● **What is required**:
Take the line that has "pour les groupes?" in it and every line after it to the end of the entries, and reproduce them exactly.

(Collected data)
Start of Block

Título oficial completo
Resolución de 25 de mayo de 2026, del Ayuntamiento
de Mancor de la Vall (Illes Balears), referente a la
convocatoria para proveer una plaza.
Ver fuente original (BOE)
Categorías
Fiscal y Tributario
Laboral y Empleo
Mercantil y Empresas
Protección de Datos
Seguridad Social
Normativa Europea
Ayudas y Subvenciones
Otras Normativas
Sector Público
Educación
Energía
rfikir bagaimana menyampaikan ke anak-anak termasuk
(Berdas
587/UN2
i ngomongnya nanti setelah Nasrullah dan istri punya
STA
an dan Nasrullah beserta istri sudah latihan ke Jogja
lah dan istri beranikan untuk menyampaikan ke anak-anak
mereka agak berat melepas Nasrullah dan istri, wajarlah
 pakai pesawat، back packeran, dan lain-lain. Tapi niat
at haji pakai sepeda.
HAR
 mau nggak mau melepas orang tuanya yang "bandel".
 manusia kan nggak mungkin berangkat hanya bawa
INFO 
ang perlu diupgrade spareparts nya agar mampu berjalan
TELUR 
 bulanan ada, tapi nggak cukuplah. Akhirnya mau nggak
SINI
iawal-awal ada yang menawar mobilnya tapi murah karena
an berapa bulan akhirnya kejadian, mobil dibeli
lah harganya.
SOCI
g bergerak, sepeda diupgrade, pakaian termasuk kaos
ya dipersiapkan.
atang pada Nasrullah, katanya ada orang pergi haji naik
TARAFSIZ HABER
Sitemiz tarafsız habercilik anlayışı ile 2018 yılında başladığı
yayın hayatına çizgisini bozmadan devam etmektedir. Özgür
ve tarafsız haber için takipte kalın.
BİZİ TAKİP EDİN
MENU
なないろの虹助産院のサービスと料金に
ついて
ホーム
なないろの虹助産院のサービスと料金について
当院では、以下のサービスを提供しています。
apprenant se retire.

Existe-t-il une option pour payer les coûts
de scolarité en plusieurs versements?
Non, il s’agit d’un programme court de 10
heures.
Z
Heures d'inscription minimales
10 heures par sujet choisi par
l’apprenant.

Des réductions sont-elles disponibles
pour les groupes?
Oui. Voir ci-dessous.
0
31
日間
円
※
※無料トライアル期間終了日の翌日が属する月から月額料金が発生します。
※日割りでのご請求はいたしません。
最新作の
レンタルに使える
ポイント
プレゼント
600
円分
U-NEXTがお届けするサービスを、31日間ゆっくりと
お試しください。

End of Block

● **Response**:
pour les groupes?
Oui. Voir ci-dessous.
0
31
日間
円
※
※無料トライアル期間終了日の翌日が属する月から月額料金が発生します。
※日割りでのご請求はいたしません。
最新作の
レンタルに使える
ポイント
プレゼント
600
円分
U-NEXTがお届けするサービスを、31日間ゆっくりと
お試しください。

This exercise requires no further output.